ECLI:NL:CBB:2002:AE9978
College van Beroep voor het bedrijfsleven
- Eerste en enige aanleg
- D. Roemers
- M.J. Kuiper
- M.A. Fierstra
- Rechtspraak.nl
Beoordeling van heffingsplicht voor tuinbouwonderneming en rechtsgelijkheid in heffingen
In deze uitspraak van het College van Beroep voor het bedrijfsleven, gedateerd 25 september 2002, wordt de heffingsplicht van appellante, een tuinbouwonderneming, beoordeeld. Appellante, die samen met anderen onder de naam 'D' opereert, heeft bezwaar gemaakt tegen de oplegging van heffingen op grond van de Verordening PT Bijzondere heffing 1998 en de Verordening PT Bijzondere heffing fruit en champignons 2000. De heffingen zijn opgelegd op basis van gegevens die door appellante zelf zijn verstrekt, maar appellante betwist de juistheid van deze gegevens en stelt dat zij geen onderneming meer drijft, maar slechts een hobby heeft.
De rechtbank overweegt dat de wetgever ook een bedrijfsvoering zonder winstoogmerk als een onderneming beschouwt, wat betekent dat appellante, ondanks haar claim dat zij geen onderneming meer is, nog steeds als heffingsplichtige kan worden aangemerkt. De rechtbank wijst erop dat de heffingen zijn bedoeld voor algemene belangenbehartiging en dat de verschuldigdheid van de heffing niet afhankelijk is van het profijt dat de individuele ondernemer heeft van de activiteiten van het productschap.
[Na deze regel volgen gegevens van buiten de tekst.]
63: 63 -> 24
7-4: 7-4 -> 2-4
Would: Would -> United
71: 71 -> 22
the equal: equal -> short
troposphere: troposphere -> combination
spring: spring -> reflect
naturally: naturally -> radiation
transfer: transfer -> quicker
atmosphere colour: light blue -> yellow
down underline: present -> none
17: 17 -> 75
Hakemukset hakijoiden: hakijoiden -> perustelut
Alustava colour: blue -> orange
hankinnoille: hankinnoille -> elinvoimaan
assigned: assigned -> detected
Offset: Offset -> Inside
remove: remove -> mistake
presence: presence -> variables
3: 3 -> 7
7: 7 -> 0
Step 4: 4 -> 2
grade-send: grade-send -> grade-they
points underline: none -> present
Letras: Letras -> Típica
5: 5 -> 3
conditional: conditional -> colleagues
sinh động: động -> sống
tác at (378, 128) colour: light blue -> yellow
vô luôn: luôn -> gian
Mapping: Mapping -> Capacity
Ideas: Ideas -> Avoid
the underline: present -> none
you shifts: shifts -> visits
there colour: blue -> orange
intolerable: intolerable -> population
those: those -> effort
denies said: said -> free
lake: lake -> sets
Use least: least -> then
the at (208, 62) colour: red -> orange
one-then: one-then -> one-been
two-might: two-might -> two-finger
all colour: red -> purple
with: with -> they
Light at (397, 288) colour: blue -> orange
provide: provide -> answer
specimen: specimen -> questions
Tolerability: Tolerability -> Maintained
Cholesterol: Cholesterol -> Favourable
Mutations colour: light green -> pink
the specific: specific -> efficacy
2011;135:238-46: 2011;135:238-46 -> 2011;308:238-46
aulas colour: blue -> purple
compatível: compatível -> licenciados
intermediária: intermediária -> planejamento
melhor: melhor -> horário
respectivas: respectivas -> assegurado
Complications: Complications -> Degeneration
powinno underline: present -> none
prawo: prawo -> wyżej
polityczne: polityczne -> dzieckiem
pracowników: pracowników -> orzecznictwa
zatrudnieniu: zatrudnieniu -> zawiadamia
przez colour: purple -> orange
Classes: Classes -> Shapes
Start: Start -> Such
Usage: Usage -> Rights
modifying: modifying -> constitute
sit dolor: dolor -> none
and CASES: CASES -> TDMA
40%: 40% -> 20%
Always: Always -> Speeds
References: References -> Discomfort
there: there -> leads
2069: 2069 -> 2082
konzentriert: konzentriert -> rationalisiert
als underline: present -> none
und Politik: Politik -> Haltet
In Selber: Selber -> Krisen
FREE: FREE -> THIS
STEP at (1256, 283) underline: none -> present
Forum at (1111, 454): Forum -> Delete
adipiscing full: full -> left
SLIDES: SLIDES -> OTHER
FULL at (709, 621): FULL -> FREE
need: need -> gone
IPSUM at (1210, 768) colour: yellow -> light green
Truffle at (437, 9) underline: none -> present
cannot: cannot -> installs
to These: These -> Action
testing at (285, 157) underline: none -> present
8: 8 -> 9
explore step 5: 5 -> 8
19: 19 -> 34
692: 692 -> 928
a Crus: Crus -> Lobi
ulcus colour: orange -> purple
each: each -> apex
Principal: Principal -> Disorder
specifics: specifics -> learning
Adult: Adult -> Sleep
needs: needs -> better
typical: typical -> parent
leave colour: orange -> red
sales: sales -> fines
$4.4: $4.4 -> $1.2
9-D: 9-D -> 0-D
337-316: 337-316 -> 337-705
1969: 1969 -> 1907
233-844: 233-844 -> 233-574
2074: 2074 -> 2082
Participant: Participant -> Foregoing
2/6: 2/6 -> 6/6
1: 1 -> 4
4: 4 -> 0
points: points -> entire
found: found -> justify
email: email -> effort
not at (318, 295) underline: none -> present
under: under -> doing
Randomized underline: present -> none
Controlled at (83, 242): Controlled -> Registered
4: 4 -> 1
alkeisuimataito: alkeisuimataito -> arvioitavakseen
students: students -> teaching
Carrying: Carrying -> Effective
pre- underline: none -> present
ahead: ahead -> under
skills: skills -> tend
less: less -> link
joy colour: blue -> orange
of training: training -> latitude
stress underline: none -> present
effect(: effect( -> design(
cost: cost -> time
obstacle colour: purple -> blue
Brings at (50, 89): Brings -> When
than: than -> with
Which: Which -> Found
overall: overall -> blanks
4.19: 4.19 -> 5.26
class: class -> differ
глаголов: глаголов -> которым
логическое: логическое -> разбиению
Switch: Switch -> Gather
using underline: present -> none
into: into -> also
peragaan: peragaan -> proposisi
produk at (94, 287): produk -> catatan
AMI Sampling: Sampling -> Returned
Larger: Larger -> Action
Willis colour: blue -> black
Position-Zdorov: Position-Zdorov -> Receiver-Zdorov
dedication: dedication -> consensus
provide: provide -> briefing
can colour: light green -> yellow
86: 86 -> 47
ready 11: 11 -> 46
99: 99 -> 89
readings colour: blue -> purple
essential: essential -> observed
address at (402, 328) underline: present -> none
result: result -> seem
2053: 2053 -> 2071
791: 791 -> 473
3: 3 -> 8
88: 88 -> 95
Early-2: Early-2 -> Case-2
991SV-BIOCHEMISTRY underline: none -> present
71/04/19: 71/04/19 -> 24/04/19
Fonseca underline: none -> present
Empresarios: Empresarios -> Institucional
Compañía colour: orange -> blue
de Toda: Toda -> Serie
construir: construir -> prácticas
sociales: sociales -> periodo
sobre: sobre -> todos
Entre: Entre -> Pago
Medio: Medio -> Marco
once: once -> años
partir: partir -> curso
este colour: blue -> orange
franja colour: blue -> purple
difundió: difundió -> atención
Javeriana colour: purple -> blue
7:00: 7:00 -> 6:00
De rechtbank concludeert dat appellante op goede gronden als ondernemer is aangemerkt en dat de bestreden besluiten van verweerder om de heffingen te handhaven, terecht zijn. De beroepen van appellante worden ongegrond verklaard, en er zijn geen termen aanwezig voor een proceskostenveroordeling. De uitspraak benadrukt het belang van rechtsgelijkheid in de heffing en de noodzaak voor ondernemers om hun registratie en gegevens correct te houden.